# What is needed
Print only the lines below, from the very first to the one containing "und [fare_rules.txt](#fare_rulestxt). |", exactly as they stand. Do not print pictures.

# Record set
::::::

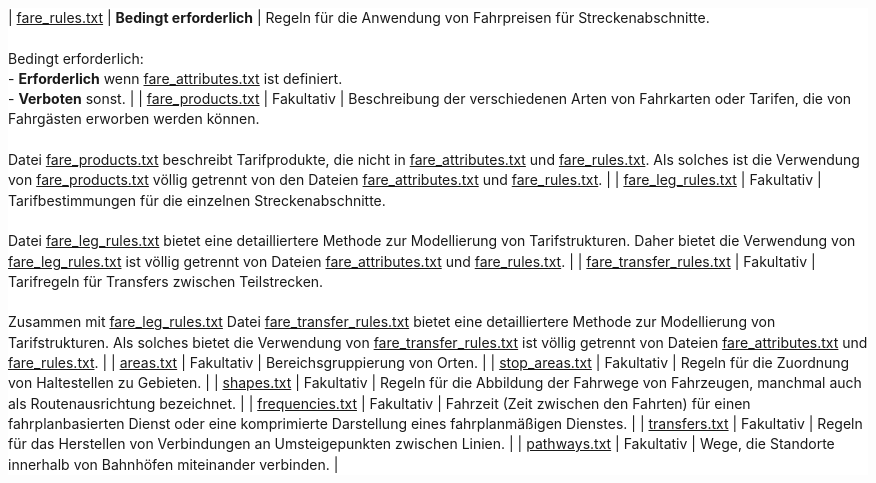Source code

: | [fare_rules.txt](#fare_rulestxt)                   | **Bedingt erforderlich** | Regeln für die Anwendung von Fahrpreisen für Streckenabschnitte.<br/><br/>Bedingt erforderlich:<br/>- **Erforderlich** wenn [fare_attributes.txt](#fare_attributestxt) ist definiert.<br/>- **Verboten** sonst.                                                                                                                                                                                                                                                                      |
| [fare_products.txt](#fare_productstxt)             | Fakultativ               | Beschreibung der verschiedenen Arten von Fahrkarten oder Tarifen, die von Fahrgästen erworben werden können.<br/><br/>Datei [fare_products.txt](fare_productstxt) beschreibt Tarifprodukte, die nicht in [fare_attributes.txt](#fare_attributestxt) und [fare_rules.txt](#fare_rulestxt). Als solches ist die Verwendung von [fare_products.txt](#fare_productstxt) völlig getrennt von den Dateien [fare_attributes.txt](#fare_attributestxt) und [fare_rules.txt](#fare_rulestxt). |
| [fare_leg_rules.txt](#fare_leg_rulestxt)           | Fakultativ               | Tarifbestimmungen für die einzelnen Streckenabschnitte.<br/><br/>Datei [fare_leg_rules.txt](#fare_leg_rulestxt) bietet eine detailliertere Methode zur Modellierung von Tarifstrukturen. Daher bietet die Verwendung von [fare_leg_rules.txt](#fare_leg_rulestxt) ist völlig getrennt von Dateien [fare_attributes.txt](#fare_attributestxt) und [fare_rules.txt](#fare_rulestxt).                                                                                                   |
| [fare_transfer_rules.txt](#fare_transfer_rulestxt) | Fakultativ               | Tarifregeln für Transfers zwischen Teilstrecken.<br/><br/>Zusammen mit [fare_leg_rules.txt](#fare_leg_rulestxt) Datei [fare_transfer_rules.txt](#fare_transfer_rulestxt) bietet eine detailliertere Methode zur Modellierung von Tarifstrukturen. Als solches bietet die Verwendung von [fare_transfer_rules.txt](#fare_transfer_rulestxt) ist völlig getrennt von Dateien [fare_attributes.txt](#fare_attributestxt) und [fare_rules.txt](#fare_rulestxt).                           |
| [areas.txt](areastxt)                              | Fakultativ               | Bereichsgruppierung von Orten.                                                                                                                                                                                                                                                                                                                                                                                                                                                       |
| [stop_areas.txt](stop_areastxt)                    | Fakultativ               | Regeln für die Zuordnung von Haltestellen zu Gebieten.                                                                                                                                                                                                                                                                                                                                                                                                                               |
| [shapes.txt](#shapestxt)                           | Fakultativ               | Regeln für die Abbildung der Fahrwege von Fahrzeugen, manchmal auch als Routenausrichtung bezeichnet.                                                                                                                                                                                                                                                                                                                                                                                |
| [frequencies.txt](#frequenciestxt)                 | Fakultativ               | Fahrzeit (Zeit zwischen den Fahrten) für einen fahrplanbasierten Dienst oder eine komprimierte Darstellung eines fahrplanmäßigen Dienstes.                                                                                                                                                                                                                                                                                                                                           |
| [transfers.txt](#transferstxt)                     | Fakultativ               | Regeln für das Herstellen von Verbindungen an Umsteigepunkten zwischen Linien.                                                                                                                                                                                                                                                                                                                                                                                                       |
| [pathways.txt](#pathwaystxt)                       | Fakultativ               | Wege, die Standorte innerhalb von Bahnhöfen miteinander verbinden.                                                                                                                                                                                                                                                                                                                                                                                                                   |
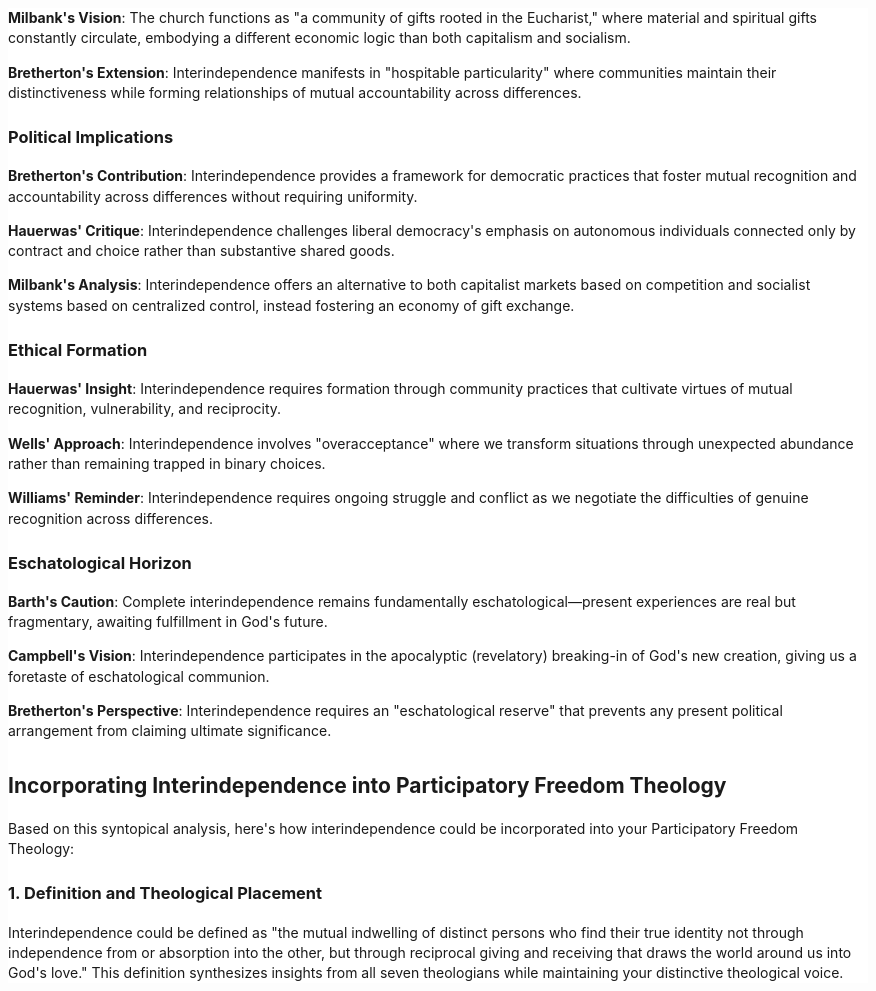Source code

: **Milbank's Vision**: The church functions as "a community of gifts rooted in the Eucharist," where material and spiritual gifts constantly circulate, embodying a different economic logic than both capitalism and socialism.

**Bretherton's Extension**: Interindependence manifests in "hospitable particularity" where communities maintain their distinctiveness while forming relationships of mutual accountability across differences.

### Political Implications

**Bretherton's Contribution**: Interindependence provides a framework for democratic practices that foster mutual recognition and accountability across differences without requiring uniformity.

**Hauerwas' Critique**: Interindependence challenges liberal democracy's emphasis on autonomous individuals connected only by contract and choice rather than substantive shared goods.

**Milbank's Analysis**: Interindependence offers an alternative to both capitalist markets based on competition and socialist systems based on centralized control, instead fostering an economy of gift exchange.

### Ethical Formation

**Hauerwas' Insight**: Interindependence requires formation through community practices that cultivate virtues of mutual recognition, vulnerability, and reciprocity.

**Wells' Approach**: Interindependence involves "overacceptance" where we transform situations through unexpected abundance rather than remaining trapped in binary choices.

**Williams' Reminder**: Interindependence requires ongoing struggle and conflict as we negotiate the difficulties of genuine recognition across differences.

### Eschatological Horizon

**Barth's Caution**: Complete interindependence remains fundamentally eschatological—present experiences are real but fragmentary, awaiting fulfillment in God's future.

**Campbell's Vision**: Interindependence participates in the apocalyptic (revelatory) breaking-in of God's new creation, giving us a foretaste of eschatological communion.

**Bretherton's Perspective**: Interindependence requires an "eschatological reserve" that prevents any present political arrangement from claiming ultimate significance.

## Incorporating Interindependence into Participatory Freedom Theology

Based on this syntopical analysis, here's how interindependence could be incorporated into your Participatory Freedom Theology:

### 1. Definition and Theological Placement

Interindependence could be defined as "the mutual indwelling of distinct persons who find their true identity not through independence from or absorption into the other, but through reciprocal giving and receiving that draws the world around us into God's love." This definition synthesizes insights from all seven theologians while maintaining your distinctive theological voice.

::::::

# Answer for this exercise
Source code

: | [fare_rules.txt](#fare_rulestxt)                   | **Bedingt erforderlich** | Regeln für die Anwendung von Fahrpreisen für Streckenabschnitte.<br/><br/>Bedingt erforderlich:<br/>- **Erforderlich** wenn [fare_attributes.txt](#fare_attributestxt) ist definiert.<br/>- **Verboten** sonst.                                                                                                                                                                                                                                                                      |
| [fare_products.txt](#fare_productstxt)             | Fakultativ               | Beschreibung der verschiedenen Arten von Fahrkarten oder Tarifen, die von Fahrgästen erworben werden können.<br/><br/>Datei [fare_products.txt](fare_productstxt) beschreibt Tarifprodukte, die nicht in [fare_attributes.txt](#fare_attributestxt) und [fare_rules.txt](#fare_rulestxt). Als solches ist die Verwendung von [fare_products.txt](#fare_productstxt) völlig getrennt von den Dateien [fare_attributes.txt](#fare_attributestxt) und [fare_rules.txt](#fare_rulestxt). |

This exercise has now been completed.